Breaking had a massive impact upon the clothing associated with hip hop culture. While breaking is no longer specifically associated with mainstream, popular hip hop, the impact that breaking has had on urban fashion is readily apparent.
- The image of a boom box is a common motive in urban fashion. This references the large boomboxes that groups of break dancers would set up on the street.
- Break dancers who performed head spins made use of slick cardboard and baseball caps to do so. In order to spin smoothly, the dancers would rotate their hats and wear them backwards. Backwards baseball caps are still very heavily associated with hip hop culture.
Rapping emerged from a combination of Jamaican ‘toasting’ - bragadocious speech set to the beat of accompanying music and MCing, a traditional position in which a performer would repeatedly engage in several rhythmic performances. This would often rhyme and would increase in intensity as an event went on. While MCs started out as the entertainment in between performers, it wasn’t long until they became the performance.
Rappers became an integral aspect of hip hop culture immediately. As Djs began to experiment with the instrumental ‘breaks’ in their favorite songs, rap quickly became the standard method by which a slick DJ would keep a crowd engaged.
The importance of rappers in hip hop can be seen in the streetwear that is a central component of hip hop today, and images of the microphones used by rappers and MCs is a common visual motif in streetwear.

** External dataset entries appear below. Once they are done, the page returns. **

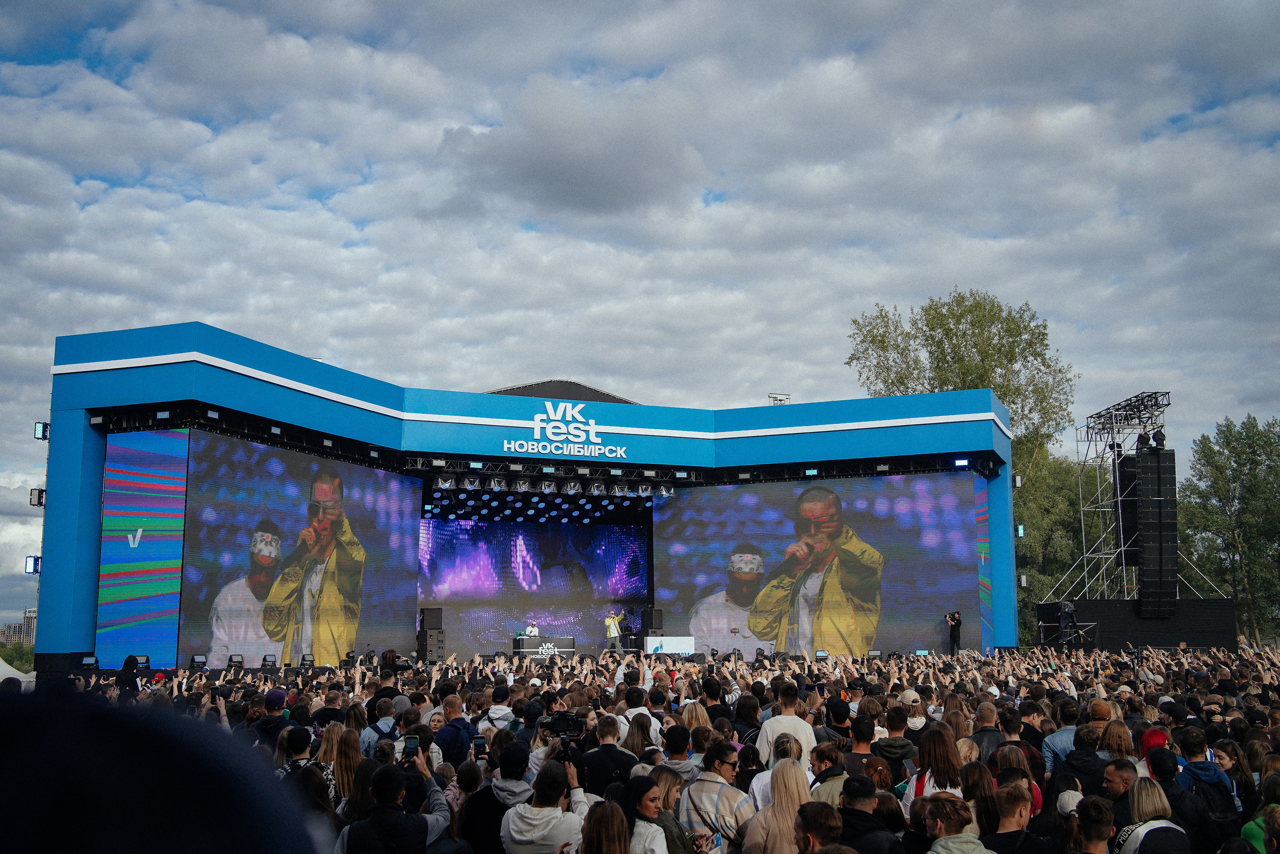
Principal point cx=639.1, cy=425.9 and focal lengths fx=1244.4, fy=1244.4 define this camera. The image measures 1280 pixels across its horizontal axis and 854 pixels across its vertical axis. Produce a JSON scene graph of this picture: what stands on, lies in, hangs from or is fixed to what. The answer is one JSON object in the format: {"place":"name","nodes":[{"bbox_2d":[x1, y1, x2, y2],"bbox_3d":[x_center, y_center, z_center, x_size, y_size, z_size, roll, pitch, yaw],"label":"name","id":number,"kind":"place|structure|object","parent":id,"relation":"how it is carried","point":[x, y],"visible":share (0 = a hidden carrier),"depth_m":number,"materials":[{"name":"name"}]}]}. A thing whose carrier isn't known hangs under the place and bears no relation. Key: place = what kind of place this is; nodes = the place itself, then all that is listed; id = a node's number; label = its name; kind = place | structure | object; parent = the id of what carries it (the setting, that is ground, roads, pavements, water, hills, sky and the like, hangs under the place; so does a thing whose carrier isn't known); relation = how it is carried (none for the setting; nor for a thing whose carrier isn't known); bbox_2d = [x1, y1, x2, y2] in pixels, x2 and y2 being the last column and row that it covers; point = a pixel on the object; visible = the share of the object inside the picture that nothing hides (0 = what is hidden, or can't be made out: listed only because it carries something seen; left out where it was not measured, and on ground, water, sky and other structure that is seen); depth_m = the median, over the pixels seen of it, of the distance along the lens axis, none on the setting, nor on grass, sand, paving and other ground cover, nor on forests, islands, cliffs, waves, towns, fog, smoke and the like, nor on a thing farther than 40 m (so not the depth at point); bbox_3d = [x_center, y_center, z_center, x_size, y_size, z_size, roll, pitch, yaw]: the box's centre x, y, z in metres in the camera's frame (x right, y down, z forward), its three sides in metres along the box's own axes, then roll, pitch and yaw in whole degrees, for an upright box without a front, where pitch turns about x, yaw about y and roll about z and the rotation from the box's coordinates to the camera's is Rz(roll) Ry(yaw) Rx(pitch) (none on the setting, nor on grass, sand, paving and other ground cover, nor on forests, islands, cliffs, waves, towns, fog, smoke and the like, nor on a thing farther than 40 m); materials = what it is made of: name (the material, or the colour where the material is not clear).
{"place":"outdoors","nodes":[
{"label":"outdoors","id":0,"kind":"place"},
{"bbox_2d":[0,608,35,646],"label":"building","id":1,"kind":"structure","parent":0,"point":[28,613],"materials":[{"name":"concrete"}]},
{"bbox_2d":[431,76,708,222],"label":"cloud","id":2,"kind":"structure","parent":0,"point":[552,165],"materials":[{"name":"grey"}]},
{"bbox_2d":[0,0,1279,637],"label":"sky","id":3,"kind":"structure","parent":0,"point":[126,55],"materials":[{"name":"blue"}]},
{"label":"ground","id":4,"kind":"structure","parent":0},
{"bbox_2d":[0,657,34,686],"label":"white tent","id":5,"kind":"object","parent":4,"relation":"on","point":[1,660],"visible":0.46,"depth_m":22.80,"materials":[{"name":"white fabric"}]},
{"bbox_2d":[0,641,35,671],"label":"shrub","id":6,"kind":"object","parent":4,"relation":"on","point":[11,663],"visible":0.44,"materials":[{"name":"green plant"}]},
{"bbox_2d":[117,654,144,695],"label":"person","id":7,"kind":"object","parent":4,"relation":"on","point":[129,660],"visible":0.46,"depth_m":17.04},
{"bbox_2d":[0,679,321,853],"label":"person","id":8,"kind":"object","parent":4,"relation":"on","point":[144,839],"visible":0.99,"depth_m":1.29},
{"bbox_2d":[254,689,288,746],"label":"person","id":9,"kind":"object","parent":4,"relation":"on","point":[276,695],"visible":0.47,"depth_m":10.80},
{"bbox_2d":[274,724,331,802],"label":"person","id":10,"kind":"object","parent":4,"relation":"on","point":[299,750],"visible":0.29,"depth_m":7.98},
{"bbox_2d":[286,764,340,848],"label":"woman","id":11,"kind":"object","parent":4,"relation":"on","point":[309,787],"visible":0.54,"depth_m":6.25},
{"bbox_2d":[322,724,361,809],"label":"woman","id":12,"kind":"object","parent":4,"relation":"on","point":[344,780],"visible":0.46,"depth_m":7.60},
{"bbox_2d":[359,696,404,755],"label":"person","id":13,"kind":"object","parent":4,"relation":"on","point":[384,727],"visible":0.31,"depth_m":9.81},
{"bbox_2d":[335,753,454,853],"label":"man","id":14,"kind":"object","parent":4,"relation":"on","point":[422,822],"visible":0.96,"depth_m":5.93},
{"bbox_2d":[402,733,419,756],"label":"smartphone","id":15,"kind":"object","parent":14,"relation":"in","point":[412,737],"visible":0.74,"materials":[{"name":"black"}]},
{"bbox_2d":[433,694,473,766],"bbox_3d":[-1.470,2.753,9.906,0.472,1.158,0.526,1,-8,-6],"label":"man","id":16,"kind":"object","parent":4,"relation":"on","point":[457,735],"visible":0.61,"depth_m":9.83},
{"bbox_2d":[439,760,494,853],"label":"person","id":17,"kind":"object","parent":4,"relation":"on","point":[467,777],"visible":0.82,"depth_m":6.68},
{"bbox_2d":[477,685,517,734],"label":"person","id":18,"kind":"object","parent":4,"relation":"on","point":[494,715],"visible":0.39,"depth_m":10.67},
{"bbox_2d":[465,741,534,851],"bbox_3d":[-0.716,2.326,6.833,0.514,1.191,0.535,1,-8,-6],"label":"person","id":19,"kind":"object","parent":4,"relation":"on","point":[512,795],"visible":0.6,"depth_m":6.76},
{"bbox_2d":[34,315,1018,671],"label":"stage","id":20,"kind":"object","parent":4,"relation":"on","point":[93,474],"visible":0.79,"depth_m":28.91,"materials":[{"name":"blue"}]},
{"bbox_2d":[24,554,41,573],"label":"floodlight","id":21,"kind":"object","parent":20,"relation":"attached to","point":[28,568],"visible":0.61,"depth_m":25.74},
{"bbox_2d":[29,487,45,506],"bbox_3d":[-12.333,1.460,25.586,0.362,0.468,0.408,1,-8,-6],"label":"floodlight","id":22,"kind":"object","parent":20,"relation":"attached to","point":[38,501],"visible":0.71,"depth_m":25.46,"materials":[{"name":"black metal"}]},
{"bbox_2d":[33,421,49,440],"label":"floodlight","id":23,"kind":"object","parent":20,"relation":"attached to","point":[43,436],"visible":0.78,"depth_m":24.54,"materials":[{"name":"black"}]},
{"bbox_2d":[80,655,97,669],"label":"stage light","id":24,"kind":"object","parent":20,"relation":"on","point":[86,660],"visible":0.95,"depth_m":21.50,"materials":[{"name":"black"}]},
{"bbox_2d":[97,428,187,666],"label":"led screen","id":25,"kind":"object","parent":20,"relation":"attached to","point":[176,595],"visible":0.82,"depth_m":23.20,"materials":[{"name":"blue"}]},
{"bbox_2d":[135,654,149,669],"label":"stage light","id":26,"kind":"object","parent":20,"relation":"on","point":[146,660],"visible":0.89,"depth_m":20.83,"materials":[{"name":"black"}]},
{"bbox_2d":[187,654,206,669],"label":"stage light","id":27,"kind":"object","parent":20,"relation":"on","point":[199,660],"visible":0.98,"depth_m":21.05,"materials":[{"name":"black"}]},
{"bbox_2d":[226,654,243,668],"bbox_3d":[-7.058,4.128,21.694,0.331,0.292,0.475,1,-8,-6],"label":"stage light","id":28,"kind":"object","parent":20,"relation":"on","point":[231,660],"visible":0.95,"depth_m":21.65,"materials":[{"name":"black"}]},
{"bbox_2d":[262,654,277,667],"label":"stage light","id":29,"kind":"object","parent":20,"relation":"on","point":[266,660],"visible":0.97,"depth_m":22.70,"materials":[{"name":"black"}]},
{"bbox_2d":[180,426,420,666],"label":"led screen","id":30,"kind":"object","parent":20,"relation":"attached to","point":[239,556],"visible":0.9,"depth_m":24.92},
{"bbox_2d":[299,653,314,668],"bbox_3d":[-6.318,4.471,23.547,0.315,0.322,0.487,1,-8,-6],"label":"stage light","id":31,"kind":"object","parent":20,"relation":"on","point":[304,658],"visible":0.96,"depth_m":23.46,"materials":[{"name":"black"}]},
{"bbox_2d":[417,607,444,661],"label":"speaker stack","id":32,"kind":"object","parent":20,"relation":"on","point":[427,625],"visible":0.95,"depth_m":28.73,"materials":[{"name":"black"}]},
{"bbox_2d":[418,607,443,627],"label":"speaker","id":33,"kind":"object","parent":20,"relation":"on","point":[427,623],"visible":0.92,"depth_m":30.46},
{"bbox_2d":[522,618,540,638],"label":"man","id":34,"kind":"object","parent":20,"relation":"in","point":[534,630],"visible":0.56,"depth_m":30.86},
{"bbox_2d":[419,518,649,658],"bbox_3d":[-2.915,4.391,33.953,6.570,3.884,0.240,1,-8,-6],"label":"led screen","id":35,"kind":"object","parent":20,"relation":"in","point":[452,598],"visible":0.82,"depth_m":33.92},
{"bbox_2d":[511,635,575,657],"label":"table","id":36,"kind":"object","parent":20,"relation":"on","point":[569,643],"visible":0.83,"depth_m":29.32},
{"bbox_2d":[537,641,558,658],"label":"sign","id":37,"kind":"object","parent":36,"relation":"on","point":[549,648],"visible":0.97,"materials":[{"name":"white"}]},
{"bbox_2d":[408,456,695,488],"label":"lighting truss","id":38,"kind":"object","parent":20,"relation":"hanging from","point":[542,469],"visible":0.88,"depth_m":30.70,"materials":[{"name":"black metal"}]},
{"bbox_2d":[433,471,680,499],"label":"stage light bar","id":39,"kind":"object","parent":20,"relation":"hanging from","point":[467,483],"visible":0.85,"depth_m":31.40,"materials":[{"name":"black metal"}]},
{"bbox_2d":[488,379,638,404],"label":"roof","id":40,"kind":"structure","parent":20,"relation":"on","point":[597,391],"depth_m":37.54,"materials":[{"name":"grey"}]},
{"bbox_2d":[502,396,629,459],"bbox_3d":[-1.877,-0.023,29.814,3.433,1.420,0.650,1,-8,-6],"label":"sign","id":41,"kind":"object","parent":20,"relation":"attached to","point":[529,446],"visible":0.99,"depth_m":29.83,"materials":[{"name":"white"}]},
{"bbox_2d":[603,609,624,652],"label":"man","id":42,"kind":"object","parent":20,"relation":"on","point":[614,630],"visible":0.98,"depth_m":30.59},
{"bbox_2d":[641,607,663,633],"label":"speaker","id":43,"kind":"object","parent":20,"relation":"on","point":[652,620],"visible":0.84,"depth_m":31.81},
{"bbox_2d":[645,636,693,654],"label":"banner","id":44,"kind":"object","parent":20,"relation":"on","point":[665,645],"visible":0.89,"depth_m":28.44,"materials":[{"name":"white"}]},
{"bbox_2d":[768,393,790,404],"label":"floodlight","id":45,"kind":"object","parent":20,"relation":"on","point":[780,399],"visible":0.48,"depth_m":35.93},
{"bbox_2d":[654,472,980,656],"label":"led screen","id":46,"kind":"object","parent":20,"relation":"attached to","point":[767,528],"visible":0.92,"depth_m":29.22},
{"bbox_2d":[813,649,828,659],"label":"stage light","id":47,"kind":"object","parent":20,"relation":"on","point":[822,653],"visible":0.95,"depth_m":26.63,"materials":[{"name":"black"}]},
{"bbox_2d":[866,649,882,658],"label":"stage light","id":48,"kind":"object","parent":20,"relation":"on","point":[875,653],"visible":0.93,"depth_m":27.25,"materials":[{"name":"black"}]},
{"bbox_2d":[943,609,962,654],"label":"person","id":49,"kind":"object","parent":20,"relation":"on","point":[953,635],"visible":0.94,"depth_m":29.28},
{"bbox_2d":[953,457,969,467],"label":"stage light","id":50,"kind":"object","parent":20,"relation":"attached to","point":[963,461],"visible":0.83,"depth_m":29.67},
{"bbox_2d":[972,475,992,648],"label":"led screen","id":51,"kind":"object","parent":20,"relation":"attached to","point":[980,546],"visible":0.28,"depth_m":31.48,"materials":[{"name":"blue"}]},
{"bbox_2d":[1012,473,1022,487],"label":"stage light","id":52,"kind":"object","parent":20,"relation":"attached to","point":[1018,483],"visible":0.81,"depth_m":33.66,"materials":[{"name":"black metal"}]},
{"bbox_2d":[1014,523,1024,537],"bbox_3d":[10.129,2.819,33.315,0.307,0.487,0.374,1,-8,-6],"label":"stage light","id":53,"kind":"object","parent":20,"relation":"attached to","point":[1020,531],"visible":0.72,"depth_m":33.18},
{"bbox_2d":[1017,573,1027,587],"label":"stage light","id":54,"kind":"object","parent":20,"relation":"attached to","point":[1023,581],"visible":0.7,"depth_m":35.73,"materials":[{"name":"black metal"}]},
{"bbox_2d":[500,756,589,853],"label":"man","id":55,"kind":"object","parent":4,"relation":"on","point":[537,829],"visible":0.94,"depth_m":6.04},
{"bbox_2d":[537,710,583,739],"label":"video camera","id":56,"kind":"object","parent":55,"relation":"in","point":[554,720],"visible":0.87,"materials":[{"name":"black"}]},
{"bbox_2d":[577,798,631,853],"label":"woman","id":57,"kind":"object","parent":4,"relation":"on","point":[604,809],"visible":1,"depth_m":5.23},
{"bbox_2d":[580,709,641,797],"bbox_3d":[-0.174,2.530,8.362,0.511,1.178,0.563,1,-8,-6],"label":"man","id":58,"kind":"object","parent":4,"relation":"on","point":[614,755],"visible":0.56,"depth_m":8.26},
{"bbox_2d":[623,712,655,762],"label":"woman","id":59,"kind":"object","parent":4,"relation":"on","point":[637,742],"visible":0.42,"depth_m":9.06},
{"bbox_2d":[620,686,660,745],"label":"person","id":60,"kind":"object","parent":4,"relation":"on","point":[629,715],"visible":0.37,"depth_m":10.70},
{"bbox_2d":[620,773,686,853],"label":"woman","id":61,"kind":"object","parent":4,"relation":"on","point":[637,787],"visible":0.92,"depth_m":5.94},
{"bbox_2d":[58,643,1277,853],"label":"crowd","id":62,"kind":"object","parent":4,"relation":"on","point":[1253,742],"visible":0.42,"depth_m":9.28},
{"bbox_2d":[471,735,487,758],"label":"smartphone","id":63,"kind":"object","parent":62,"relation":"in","point":[477,742],"visible":0.75,"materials":[{"name":"black"}]},
{"bbox_2d":[653,724,699,782],"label":"man","id":64,"kind":"object","parent":4,"relation":"on","point":[677,745],"visible":0.44,"depth_m":8.56},
{"bbox_2d":[650,763,706,851],"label":"woman","id":65,"kind":"object","parent":4,"relation":"on","point":[672,787],"visible":0.63,"depth_m":6.43},
{"bbox_2d":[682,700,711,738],"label":"person","id":66,"kind":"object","parent":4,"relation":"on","point":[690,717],"visible":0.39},
{"bbox_2d":[679,738,754,853],"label":"man","id":67,"kind":"object","parent":4,"relation":"on","point":[697,804],"visible":0.85,"depth_m":6.80},
{"bbox_2d":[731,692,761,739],"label":"person","id":68,"kind":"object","parent":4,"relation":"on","point":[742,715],"visible":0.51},
{"bbox_2d":[738,757,810,853],"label":"woman","id":69,"kind":"object","parent":4,"relation":"on","point":[792,780],"visible":0.86,"depth_m":6.16},
{"bbox_2d":[749,733,811,809],"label":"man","id":70,"kind":"object","parent":4,"relation":"on","point":[792,752],"visible":0.29,"depth_m":7.69},
{"bbox_2d":[756,684,814,771],"bbox_3d":[1.133,2.601,9.469,0.493,1.196,0.552,1,-8,-6],"label":"man","id":71,"kind":"object","parent":4,"relation":"on","point":[790,720],"visible":0.44,"depth_m":9.40},
{"bbox_2d":[792,800,842,853],"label":"man","id":72,"kind":"object","parent":4,"relation":"on","point":[817,807],"visible":1,"depth_m":5.32},
{"bbox_2d":[807,741,846,803],"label":"person","id":73,"kind":"object","parent":4,"relation":"on","point":[822,755],"visible":0.47,"depth_m":7.54},
{"bbox_2d":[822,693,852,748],"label":"person","id":74,"kind":"object","parent":4,"relation":"on","point":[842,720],"visible":0.46,"depth_m":10.57},
{"bbox_2d":[845,711,879,769],"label":"man","id":75,"kind":"object","parent":4,"relation":"on","point":[857,737],"visible":0.49,"depth_m":9.37},
{"bbox_2d":[836,775,900,853],"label":"man","id":76,"kind":"object","parent":4,"relation":"on","point":[860,814],"visible":0.91,"depth_m":6.32},
{"bbox_2d":[873,703,915,770],"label":"person","id":77,"kind":"object","parent":4,"relation":"on","point":[892,742],"visible":0.66,"depth_m":10.10},
{"bbox_2d":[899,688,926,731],"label":"person","id":78,"kind":"object","parent":4,"relation":"on","point":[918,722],"visible":0.39,"depth_m":12.25},
{"bbox_2d":[905,726,965,809],"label":"woman","id":79,"kind":"object","parent":4,"relation":"on","point":[935,757],"visible":0.49,"depth_m":7.54},
{"bbox_2d":[923,793,991,853],"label":"man","id":80,"kind":"object","parent":4,"relation":"on","point":[953,844],"visible":1,"depth_m":5.71},
{"bbox_2d":[847,286,1078,642],"label":"tree","id":81,"kind":"object","parent":4,"relation":"on","point":[950,329],"visible":0.54,"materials":[{"name":"green plant"}]},
{"bbox_2d":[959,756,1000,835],"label":"woman","id":82,"kind":"object","parent":4,"relation":"on","point":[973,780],"visible":0.62,"depth_m":6.97},
{"bbox_2d":[965,698,1006,761],"bbox_3d":[2.803,2.795,9.937,0.559,1.149,0.538,6,-10,-38],"label":"man","id":83,"kind":"object","parent":4,"relation":"on","point":[985,712],"visible":0.44,"depth_m":9.86},
{"bbox_2d":[983,778,1049,853],"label":"man","id":84,"kind":"object","parent":4,"relation":"on","point":[1005,797],"visible":0.99,"depth_m":6.34},
{"bbox_2d":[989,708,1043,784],"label":"man","id":85,"kind":"object","parent":4,"relation":"on","point":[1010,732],"visible":0.41,"depth_m":9.34},
{"bbox_2d":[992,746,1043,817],"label":"woman","id":86,"kind":"object","parent":4,"relation":"on","point":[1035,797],"visible":0.47,"depth_m":7.16},
{"bbox_2d":[1012,449,1103,634],"label":"tree","id":87,"kind":"object","parent":4,"relation":"on","point":[1055,573],"visible":0.42,"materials":[{"name":"green plant"}]},
{"bbox_2d":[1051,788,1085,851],"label":"person","id":88,"kind":"object","parent":4,"relation":"on","point":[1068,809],"visible":0.62,"depth_m":6.73},
{"bbox_2d":[1057,600,1079,648],"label":"camera","id":89,"kind":"object","parent":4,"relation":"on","point":[1065,608],"visible":0.93,"depth_m":31.25,"materials":[{"name":"black"}]},
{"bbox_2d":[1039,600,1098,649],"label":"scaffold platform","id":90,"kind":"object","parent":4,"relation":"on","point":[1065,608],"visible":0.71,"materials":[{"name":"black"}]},
{"bbox_2d":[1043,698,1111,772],"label":"man","id":91,"kind":"object","parent":4,"relation":"on","point":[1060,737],"visible":0.33,"depth_m":9.83},
{"bbox_2d":[1053,728,1106,797],"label":"person","id":92,"kind":"object","parent":4,"relation":"on","point":[1088,775],"visible":0.52,"depth_m":8.97},
{"bbox_2d":[1076,794,1115,853],"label":"person","id":93,"kind":"object","parent":4,"relation":"on","point":[1098,807],"visible":0.99,"depth_m":6.07},
{"bbox_2d":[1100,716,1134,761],"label":"woman","id":94,"kind":"object","parent":4,"relation":"on","point":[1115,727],"visible":0.47,"depth_m":9.00},
{"bbox_2d":[1101,761,1140,844],"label":"man","id":95,"kind":"object","parent":4,"relation":"on","point":[1118,790],"visible":0.61,"depth_m":7.08},
{"bbox_2d":[1066,389,1177,605],"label":"truss tower","id":96,"kind":"structure","parent":4,"relation":"on","point":[1103,556],"depth_m":39.56,"materials":[{"name":"metal"}]},
{"bbox_2d":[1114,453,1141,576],"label":"speaker array","id":97,"kind":"object","parent":96,"relation":"attached to","point":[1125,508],"visible":0.38,"depth_m":36.02,"materials":[{"name":"black"}]},
{"bbox_2d":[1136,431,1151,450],"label":"stage light","id":98,"kind":"object","parent":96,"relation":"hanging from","point":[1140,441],"visible":0.76,"depth_m":35.89,"materials":[{"name":"black"}]},
{"bbox_2d":[1133,445,1178,615],"bbox_3d":[14.312,2.961,34.468,1.151,4.714,1.124,1,-8,-6],"label":"speaker array","id":99,"kind":"object","parent":96,"relation":"hanging from","point":[1143,456],"visible":0.92,"depth_m":34.10,"materials":[{"name":"black"}]},
{"bbox_2d":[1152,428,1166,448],"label":"stage light","id":100,"kind":"object","parent":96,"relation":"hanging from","point":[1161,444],"visible":0.78,"depth_m":35.28,"materials":[{"name":"black"}]},
{"bbox_2d":[1035,597,1235,650],"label":"black barrier","id":101,"kind":"object","parent":4,"relation":"on","point":[1153,640],"visible":0.71,"depth_m":32.99,"materials":[{"name":"black fabric"}]},
{"bbox_2d":[1114,776,1191,851],"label":"woman","id":102,"kind":"object","parent":4,"relation":"on","point":[1135,787],"visible":0.95,"depth_m":6.27},
{"bbox_2d":[1138,727,1169,775],"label":"person","id":103,"kind":"object","parent":4,"relation":"on","point":[1158,737],"visible":0.23,"depth_m":8.85},
{"bbox_2d":[1145,744,1213,848],"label":"man","id":104,"kind":"object","parent":4,"relation":"on","point":[1176,800],"visible":0.61,"depth_m":7.23},
{"bbox_2d":[1174,727,1238,826],"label":"man","id":105,"kind":"object","parent":4,"relation":"on","point":[1196,767],"visible":0.62,"depth_m":8.03},
{"bbox_2d":[1180,414,1279,645],"label":"tree","id":106,"kind":"object","parent":4,"relation":"on","point":[1226,441],"visible":0.86,"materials":[{"name":"green plant"}]},
{"bbox_2d":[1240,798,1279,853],"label":"person","id":107,"kind":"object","parent":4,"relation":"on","point":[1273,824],"visible":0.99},
{"bbox_2d":[1243,766,1279,853],"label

As hip hop spread through downtown NYC, DJin quickly followed. Many DJs operated using two turntables at once. This allowed them to scratch and spin without ever stopping the music.
When DJ-ing took off, it did so quickly. Withing the space of a single summer, the streets of NYC were flooded with DJs.
Many of these artists plugged their equipment into the streetlights on corners and set up their speakers in the middle of their communities. These public engagements turned into the block parties which are still a large part of how underground hip hop is consumed.
The fashion influence of these DJs is easily seen in the headphone motif common in streetwear. Whether it be the wearing of physical headphones as a fashion statement or the image of a pair of headphones on a t-shirt. Large, production quality headphones have become a visual staple of hip hop.